[[ Data shown open ]]

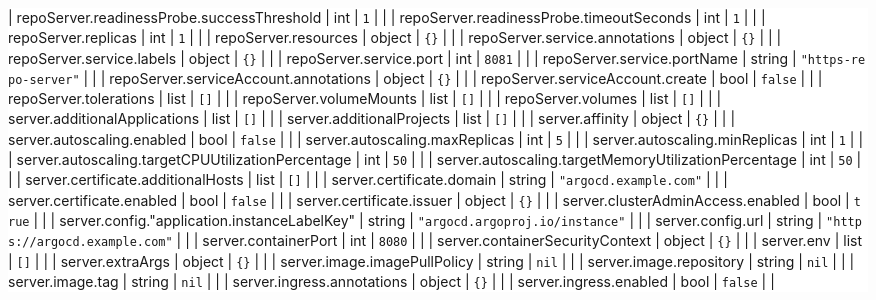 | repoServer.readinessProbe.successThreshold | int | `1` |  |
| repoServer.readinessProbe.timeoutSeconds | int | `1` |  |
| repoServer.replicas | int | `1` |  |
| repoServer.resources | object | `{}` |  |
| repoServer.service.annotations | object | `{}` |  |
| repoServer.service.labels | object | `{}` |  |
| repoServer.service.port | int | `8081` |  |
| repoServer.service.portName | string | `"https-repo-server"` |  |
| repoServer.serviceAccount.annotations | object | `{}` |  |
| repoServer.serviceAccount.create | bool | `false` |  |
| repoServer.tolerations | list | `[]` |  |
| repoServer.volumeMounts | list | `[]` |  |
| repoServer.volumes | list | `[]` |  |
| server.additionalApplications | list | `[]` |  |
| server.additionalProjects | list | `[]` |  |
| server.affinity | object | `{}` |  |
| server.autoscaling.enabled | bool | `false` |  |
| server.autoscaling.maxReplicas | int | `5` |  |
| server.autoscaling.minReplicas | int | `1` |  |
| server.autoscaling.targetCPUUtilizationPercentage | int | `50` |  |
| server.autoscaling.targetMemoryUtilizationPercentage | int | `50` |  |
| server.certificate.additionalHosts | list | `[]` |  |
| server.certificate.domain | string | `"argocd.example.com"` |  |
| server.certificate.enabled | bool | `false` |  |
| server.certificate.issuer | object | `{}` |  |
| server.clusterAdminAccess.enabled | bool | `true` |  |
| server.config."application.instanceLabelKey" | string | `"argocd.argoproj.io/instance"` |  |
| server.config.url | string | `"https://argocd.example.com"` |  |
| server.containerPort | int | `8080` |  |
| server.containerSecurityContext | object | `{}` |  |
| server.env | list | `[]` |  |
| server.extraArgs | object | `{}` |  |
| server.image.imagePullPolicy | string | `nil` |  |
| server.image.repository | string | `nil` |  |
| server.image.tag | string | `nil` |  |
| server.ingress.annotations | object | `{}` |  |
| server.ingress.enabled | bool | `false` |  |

[[ Data shown closed ]]

Job item ->
Check each line of the records for the string "https" and copy those that have it.

Reply ->
| repoServer.service.portName | string | `"https-repo-server"` |  |
| server.config.url | string | `"https://argocd.example.com"` |  |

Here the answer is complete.